• _Task description_
Reproduce, exactly and in full, only the lines below from the one containing "added a type" through the one containing "reflect the fact".

##### Provided records #####

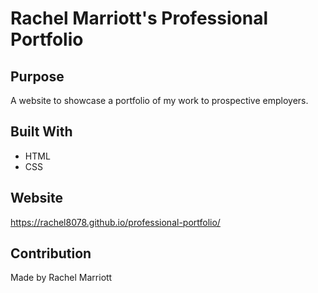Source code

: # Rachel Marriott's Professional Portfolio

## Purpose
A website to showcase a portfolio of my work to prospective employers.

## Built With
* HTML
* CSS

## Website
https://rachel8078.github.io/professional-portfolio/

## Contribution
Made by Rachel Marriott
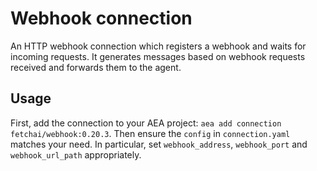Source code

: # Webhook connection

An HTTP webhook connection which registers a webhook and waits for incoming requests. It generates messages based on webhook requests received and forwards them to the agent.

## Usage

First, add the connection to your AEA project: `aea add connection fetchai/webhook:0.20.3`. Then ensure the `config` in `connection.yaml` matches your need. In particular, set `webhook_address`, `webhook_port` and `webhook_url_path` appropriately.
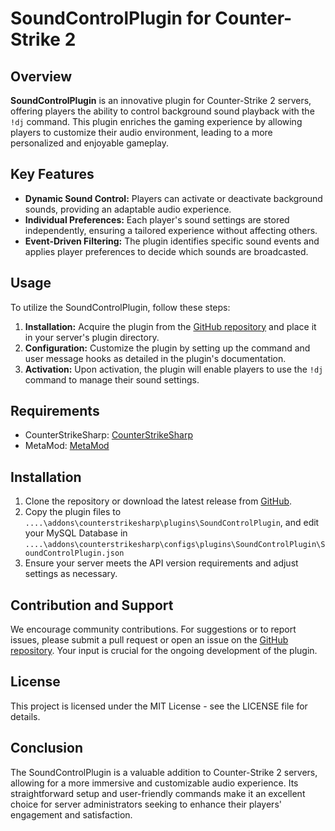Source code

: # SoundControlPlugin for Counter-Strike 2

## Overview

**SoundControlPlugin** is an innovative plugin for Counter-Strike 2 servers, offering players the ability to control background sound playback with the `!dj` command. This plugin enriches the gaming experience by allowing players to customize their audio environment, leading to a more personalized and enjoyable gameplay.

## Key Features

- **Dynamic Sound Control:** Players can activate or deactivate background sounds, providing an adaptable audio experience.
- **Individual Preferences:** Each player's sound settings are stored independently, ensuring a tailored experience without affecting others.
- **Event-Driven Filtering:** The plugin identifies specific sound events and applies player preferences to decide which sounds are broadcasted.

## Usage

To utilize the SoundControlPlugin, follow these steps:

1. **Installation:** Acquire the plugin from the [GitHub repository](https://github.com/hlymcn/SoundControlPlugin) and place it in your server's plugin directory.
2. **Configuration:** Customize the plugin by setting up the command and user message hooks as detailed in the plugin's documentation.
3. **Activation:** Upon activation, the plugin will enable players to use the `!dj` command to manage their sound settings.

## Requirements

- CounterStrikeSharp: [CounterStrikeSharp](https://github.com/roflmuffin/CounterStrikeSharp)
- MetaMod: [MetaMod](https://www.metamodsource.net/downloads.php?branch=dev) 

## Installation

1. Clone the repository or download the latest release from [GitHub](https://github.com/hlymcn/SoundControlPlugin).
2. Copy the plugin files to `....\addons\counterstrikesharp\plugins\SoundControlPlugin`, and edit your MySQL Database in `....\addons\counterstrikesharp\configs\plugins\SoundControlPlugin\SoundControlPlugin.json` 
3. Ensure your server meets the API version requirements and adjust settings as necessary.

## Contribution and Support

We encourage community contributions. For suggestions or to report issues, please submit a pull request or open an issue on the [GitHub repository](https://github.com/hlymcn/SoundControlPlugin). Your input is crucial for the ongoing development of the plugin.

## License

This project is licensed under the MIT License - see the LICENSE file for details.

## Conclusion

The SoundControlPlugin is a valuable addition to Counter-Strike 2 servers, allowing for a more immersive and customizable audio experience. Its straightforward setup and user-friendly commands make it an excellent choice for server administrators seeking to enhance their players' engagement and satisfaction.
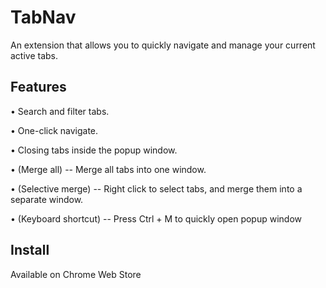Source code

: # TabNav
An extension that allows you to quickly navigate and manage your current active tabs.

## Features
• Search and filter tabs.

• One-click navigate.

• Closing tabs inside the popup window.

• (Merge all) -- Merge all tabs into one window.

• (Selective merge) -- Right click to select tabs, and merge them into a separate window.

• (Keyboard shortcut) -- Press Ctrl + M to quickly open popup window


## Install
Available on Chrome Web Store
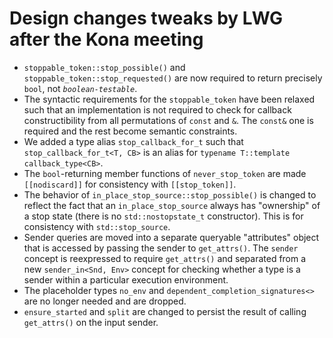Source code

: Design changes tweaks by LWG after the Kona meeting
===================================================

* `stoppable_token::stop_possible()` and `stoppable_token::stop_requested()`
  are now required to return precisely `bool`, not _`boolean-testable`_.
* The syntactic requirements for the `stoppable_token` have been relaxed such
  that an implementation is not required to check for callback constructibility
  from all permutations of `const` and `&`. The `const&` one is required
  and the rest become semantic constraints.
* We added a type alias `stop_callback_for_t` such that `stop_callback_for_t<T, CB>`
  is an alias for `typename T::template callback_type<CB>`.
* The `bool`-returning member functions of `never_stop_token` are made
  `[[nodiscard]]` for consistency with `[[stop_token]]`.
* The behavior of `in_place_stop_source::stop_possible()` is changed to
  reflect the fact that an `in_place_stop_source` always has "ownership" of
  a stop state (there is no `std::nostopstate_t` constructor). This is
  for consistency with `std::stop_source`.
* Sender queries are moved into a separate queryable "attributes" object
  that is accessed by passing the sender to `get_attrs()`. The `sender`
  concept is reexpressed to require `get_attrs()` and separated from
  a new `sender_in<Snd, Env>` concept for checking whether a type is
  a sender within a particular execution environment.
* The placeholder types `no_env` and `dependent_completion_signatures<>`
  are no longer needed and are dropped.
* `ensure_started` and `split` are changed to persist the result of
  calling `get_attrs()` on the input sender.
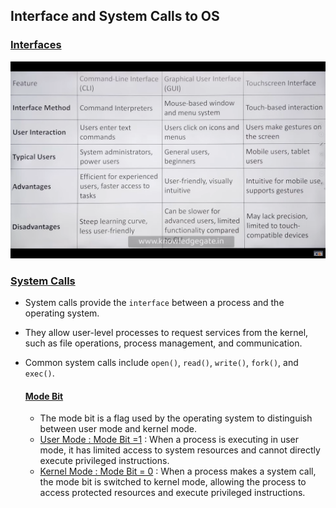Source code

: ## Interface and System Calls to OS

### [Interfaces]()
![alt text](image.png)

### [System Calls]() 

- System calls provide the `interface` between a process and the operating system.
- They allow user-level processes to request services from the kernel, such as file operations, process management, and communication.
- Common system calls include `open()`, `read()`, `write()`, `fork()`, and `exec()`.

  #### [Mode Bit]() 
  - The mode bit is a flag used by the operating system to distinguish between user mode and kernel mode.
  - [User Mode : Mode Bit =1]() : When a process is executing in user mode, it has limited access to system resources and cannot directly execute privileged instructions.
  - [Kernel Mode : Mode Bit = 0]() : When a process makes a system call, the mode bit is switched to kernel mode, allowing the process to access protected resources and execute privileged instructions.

#####
##### Provided records #####

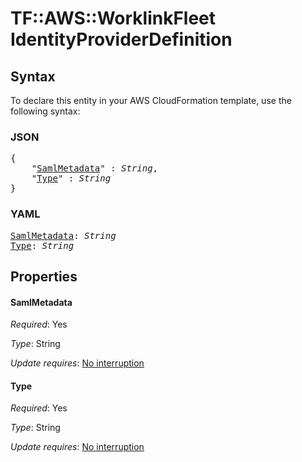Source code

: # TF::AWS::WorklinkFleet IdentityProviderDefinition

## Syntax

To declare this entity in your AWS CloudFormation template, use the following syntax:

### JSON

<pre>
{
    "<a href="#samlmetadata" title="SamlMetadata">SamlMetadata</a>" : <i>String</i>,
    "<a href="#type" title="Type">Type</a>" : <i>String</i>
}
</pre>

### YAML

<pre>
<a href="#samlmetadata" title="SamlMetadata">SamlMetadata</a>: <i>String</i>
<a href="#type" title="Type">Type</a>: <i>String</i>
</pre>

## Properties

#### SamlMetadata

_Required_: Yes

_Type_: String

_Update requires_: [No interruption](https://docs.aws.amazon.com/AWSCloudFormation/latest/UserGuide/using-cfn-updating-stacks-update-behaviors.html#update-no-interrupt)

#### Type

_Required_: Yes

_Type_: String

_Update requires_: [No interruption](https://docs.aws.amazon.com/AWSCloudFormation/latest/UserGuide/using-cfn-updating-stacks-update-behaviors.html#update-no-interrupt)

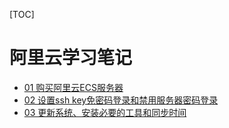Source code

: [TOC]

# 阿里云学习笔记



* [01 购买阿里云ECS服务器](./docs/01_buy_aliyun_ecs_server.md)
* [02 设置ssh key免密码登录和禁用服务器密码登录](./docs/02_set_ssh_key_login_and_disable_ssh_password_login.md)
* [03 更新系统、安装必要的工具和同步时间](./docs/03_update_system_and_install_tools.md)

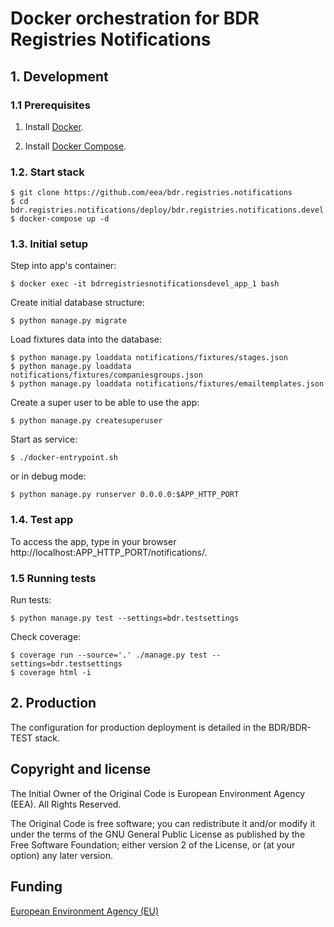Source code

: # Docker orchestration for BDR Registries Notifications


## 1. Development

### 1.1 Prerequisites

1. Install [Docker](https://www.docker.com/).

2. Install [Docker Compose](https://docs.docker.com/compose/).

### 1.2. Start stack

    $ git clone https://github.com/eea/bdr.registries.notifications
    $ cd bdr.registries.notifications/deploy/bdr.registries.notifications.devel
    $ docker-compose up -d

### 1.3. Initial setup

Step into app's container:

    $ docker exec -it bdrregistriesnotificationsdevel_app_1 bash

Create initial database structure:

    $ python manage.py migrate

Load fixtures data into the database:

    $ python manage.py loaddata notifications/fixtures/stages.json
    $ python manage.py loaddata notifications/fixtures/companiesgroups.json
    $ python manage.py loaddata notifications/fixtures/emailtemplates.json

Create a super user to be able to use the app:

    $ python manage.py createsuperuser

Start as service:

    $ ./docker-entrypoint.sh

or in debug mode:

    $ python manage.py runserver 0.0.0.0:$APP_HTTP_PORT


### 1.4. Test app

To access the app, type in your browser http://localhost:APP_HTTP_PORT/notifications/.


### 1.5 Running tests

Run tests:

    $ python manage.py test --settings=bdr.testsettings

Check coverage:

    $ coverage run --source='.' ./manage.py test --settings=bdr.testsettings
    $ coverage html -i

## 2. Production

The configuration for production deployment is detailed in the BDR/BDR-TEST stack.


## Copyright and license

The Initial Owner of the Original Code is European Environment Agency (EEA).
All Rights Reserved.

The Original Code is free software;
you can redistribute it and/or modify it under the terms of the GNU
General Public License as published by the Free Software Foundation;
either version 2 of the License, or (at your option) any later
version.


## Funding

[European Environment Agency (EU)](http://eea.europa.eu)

#####
##### Provided records #####

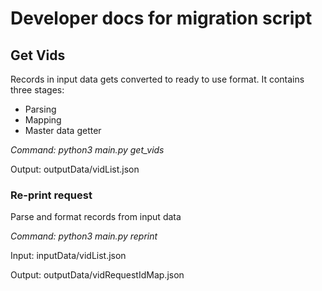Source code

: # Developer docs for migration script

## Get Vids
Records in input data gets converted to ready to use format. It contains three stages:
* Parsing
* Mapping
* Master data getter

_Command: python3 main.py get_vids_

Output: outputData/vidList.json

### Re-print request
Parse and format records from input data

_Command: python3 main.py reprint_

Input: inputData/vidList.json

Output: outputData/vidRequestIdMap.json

#####

• _Reply to the task_
* We added a type alias `stop_callback_for_t` such that `stop_callback_for_t<T, CB>`
  is an alias for `typename T::template callback_type<CB>`.
* The `bool`-returning member functions of `never_stop_token` are made
  `[[nodiscard]]` for consistency with `[[stop_token]]`.
* The behavior of `in_place_stop_source::stop_possible()` is changed to
  reflect the fact that an `in_place_stop_source` always has "ownership" of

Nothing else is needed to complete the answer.